▶ [Passage given]:

◆ ◆ ◆ ◆ ◆ ◆ ◆

August 14, 1997 — Newington
Well I got a job. A temp job as a system operator for Watts FluidAir, some sort of pneumatic valve company across the bridge in Kittery, Maine. I went in for an interview yesterday and ended up staying and working the rest of the afternoon. Basically I control all the jobs running on their AS/400, I go through all the batch jobs and designate which printers they need to be spooled to, etc. I monitor usage and if someone is using too much CPU I re-route them to another. Kind of interesting when you think about it, I'm like the systems gatekeeper. But it probably can get kind of stressful if it gets busy and people start demanding where their printouts are or why the computer is running so slow. But so far it is kickback, I have spare time to read through the manuals.
     I work under this woman Paula who is probably getting close to retiring. She has been working with Watts for something like twenty years. It's a pretty deadbeat job but it's a job and it's $10/hr. so I can't complain. Actually it will work out perfectly because it will go for 3-5 weeks and by then hopefully I will have something. I won't be under so much stress to take the first thing I get. And I get to work 7-3:30 so it gives me an hour in the afternoon to make calls or interview.
     Finally, our bedder-½ is coming tomorrow. I really don't feel complete without her. She's the one thing I have to be thankful for. If it wasn't for her my life would really suck. She alone makes me feel lucky to be alive.

August 24, 1997 — Portsmouth, NH
Has ten days passed since I last wrote in here? A lot has happened. Bedder-½ came and we're living in our new place. I picked her up last Friday. Drove to Boston early to check it out. Complete hecticity, but still a cool city. Majorly overcrowded and terrible traffic. An over whelming sense of not being able to park anywhere and at the same time not being able to get anywhere. It was great to see bedder-½ after a 2 weeks absence.
     I don't even remember what we did last weekend. We walked over bridges and stared at the water. Water is still such a noverlty to us. We explored around Portsmouth, I showed her our place from the outside. Then we moved in on Monday. I worked all week. After work on Monday we got the keys and I made runs to U-haul until it closed. Up three or four flights of stairs with all our stuff. Major gain in potential energy. Let's say 2000 kilos, 10 meters up, at 9.8 m/s2 that's 200,000 newtons of energy I stored in our apartment. It's awesome. The coolest place I've ever lived. But it was a pain getting everything up the narrow stairwell and parking on the street is going to be a pain as well. Didn't finish on Monday so I finished Tuesday. After an interview I had at four with George Carey. He is vice president of a company right here in Portsmouth that makes software for the hotel industry. It's actually pretty cool. And it would be awesome to work there as it is only a few blocks away and it is a kickback place. But he was a little discouraging, kept saying that they needed somebody that would be available right away, that wouldn't require too much training. But maybe they would take on somebody that would be more of a long-term investment. Haven't heard from him since.

◆ ◆ ◆ ◆ ◆ ◆ ◆

▶ [Objective 1]:
Transcribe the entries from the start of the entries through the line that contains "Depot: none -> 2:00", leaving out the pictures.
The diary has no connection to the entries that follow it.

▶ [Entries]:
◆ ◆ ◆ ◆ ◆ ◆ ◆

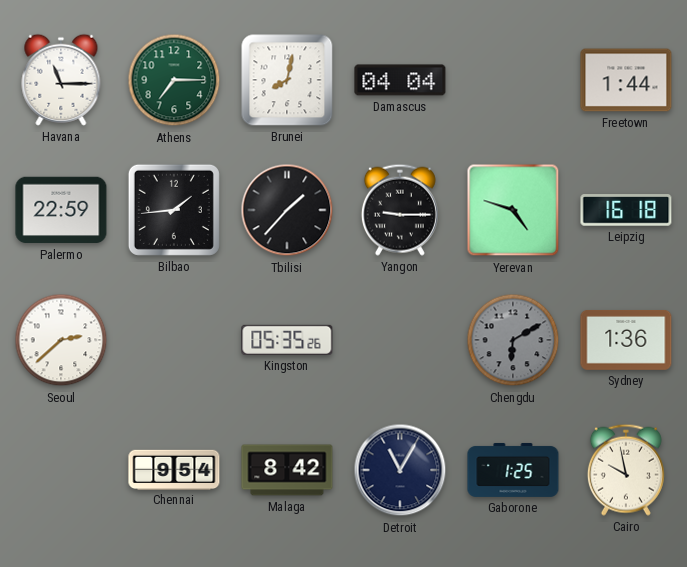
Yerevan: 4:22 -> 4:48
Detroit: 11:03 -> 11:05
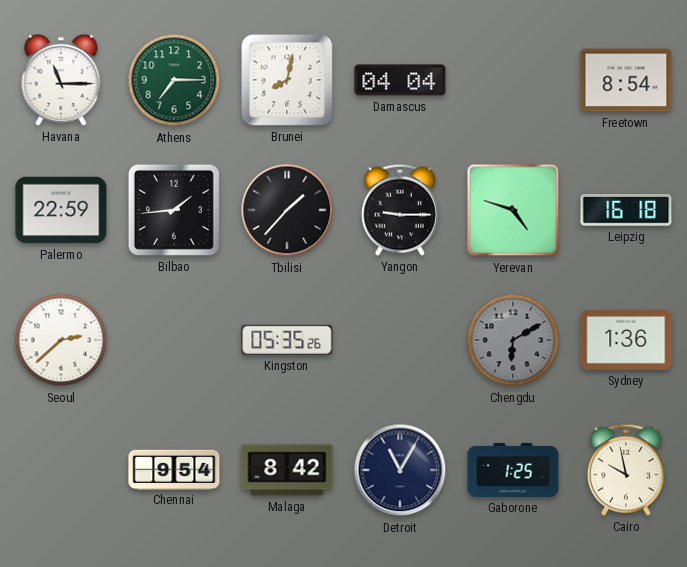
Freetown: 1:44 -> 8:54
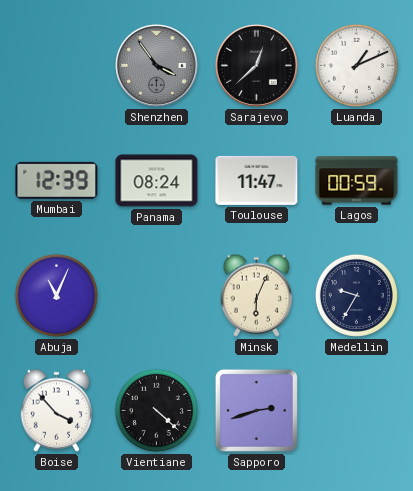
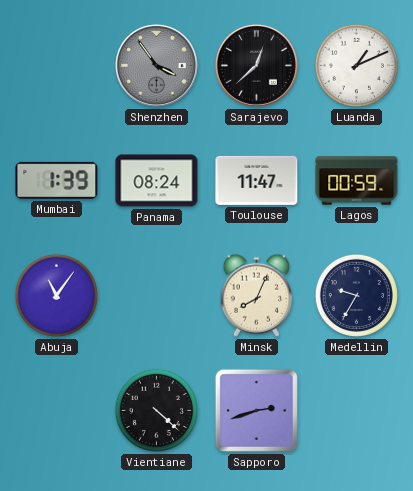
Mumbai: 12:39 -> 1:39
Abuja: 11:04 -> 11:06
Minsk: 6:04 -> 8:04
Boise: 3:53 -> none
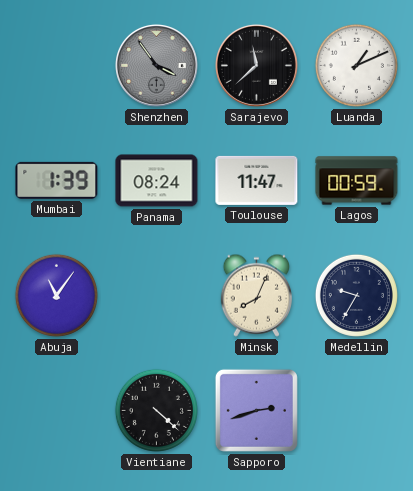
Sarajevo: 12:38 -> 11:38
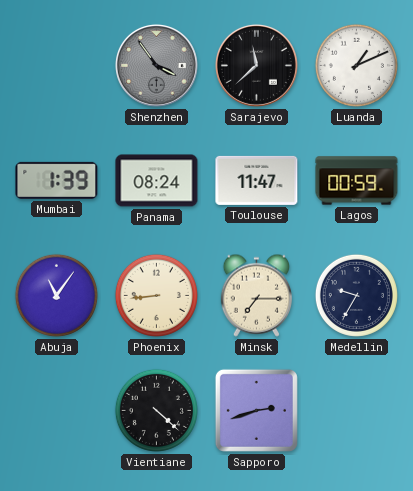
Phoenix: none -> 8:44
Minsk: 8:04 -> 7:15
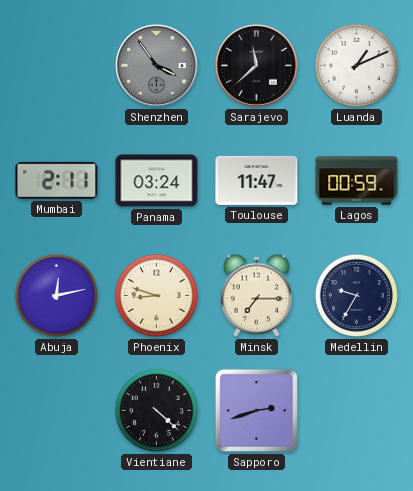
Mumbai: 1:39 -> 2:11
Panama: 08:24 -> 03:24
Abuja: 11:06 -> 12:13
Phoenix: 8:44 -> 8:48
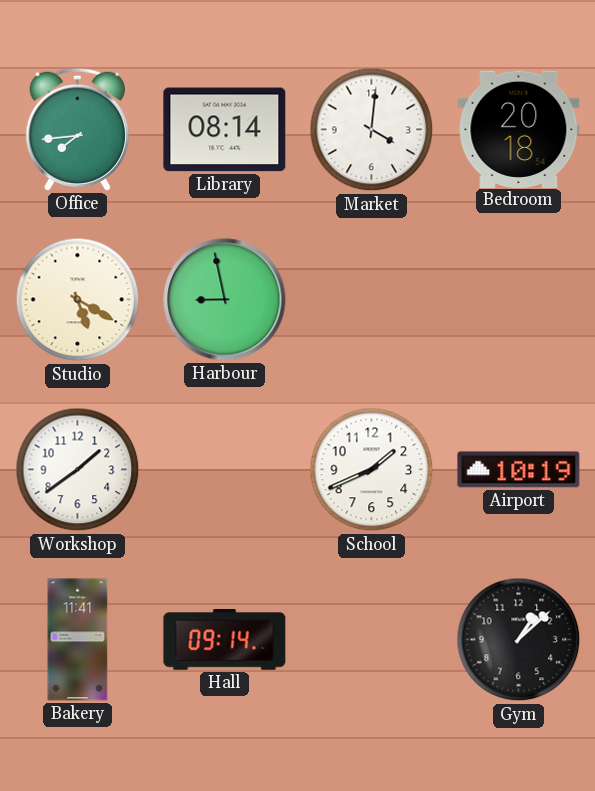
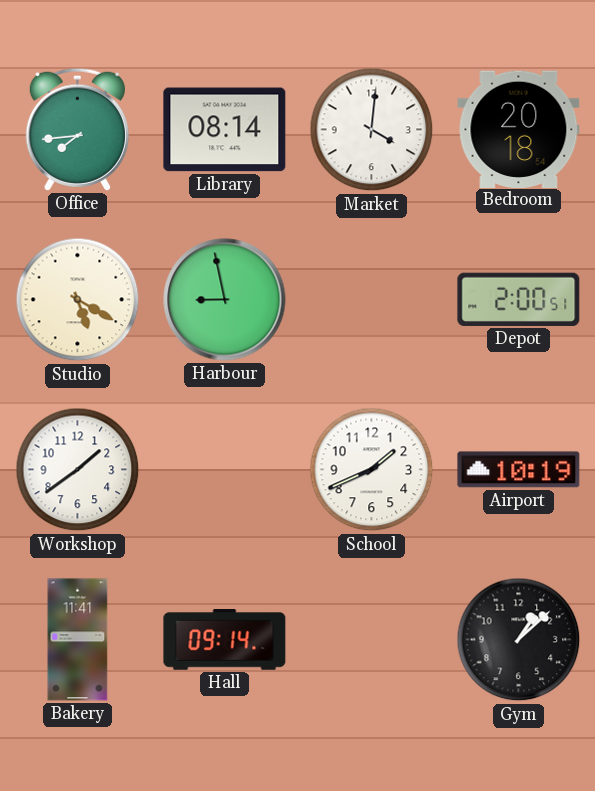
Depot: none -> 2:00
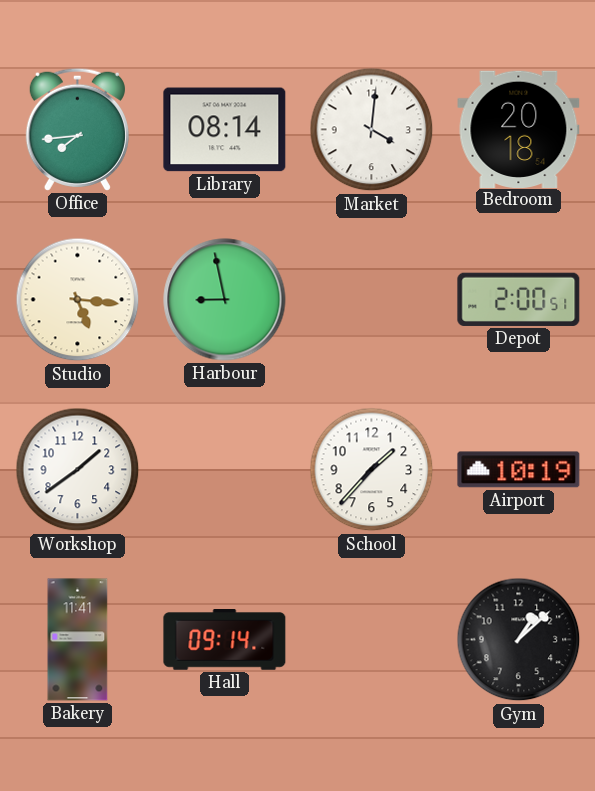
Studio: 5:20 -> 5:16
School: 1:41 -> 1:37
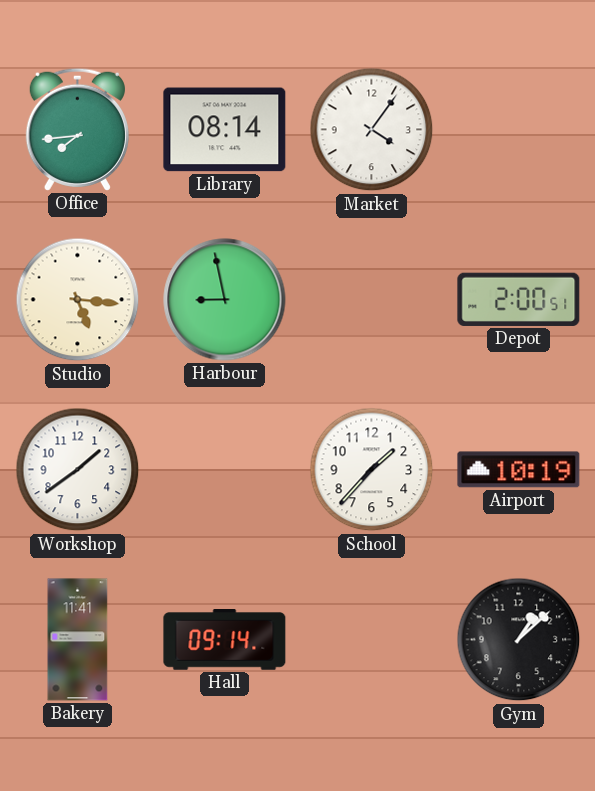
Market: 4:01 -> 4:06
Bedroom: 20:18 -> none
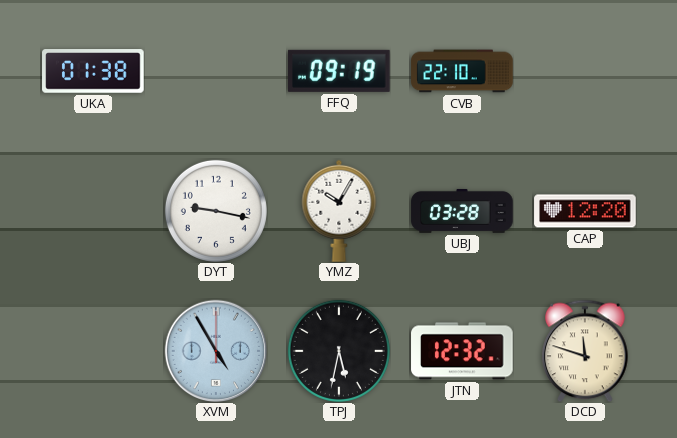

◆ ◆ ◆ ◆ ◆ ◆ ◆

▶ [Objective 2]:
List every place name that appears in the diary.

▶ [Correct answer 1]:
Yerevan: 4:22 -> 4:48
Detroit: 11:03 -> 11:05
Freetown: 1:44 -> 8:54
Mumbai: 12:39 -> 1:39
Abuja: 11:04 -> 11:06
Minsk: 6:04 -> 8:04
Boise: 3:53 -> none
Sarajevo: 12:38 -> 11:38
Phoenix: none -> 8:44
Minsk: 8:04 -> 7:15
Mumbai: 1:39 -> 2:11
Panama: 08:24 -> 03:24
Abuja: 11:06 -> 12:13
Phoenix: 8:44 -> 8:48
Depot: none -> 2:00

▶ [Correct answer 2]:
Newington, Kittery, Maine, Portsmouth, NH, Boston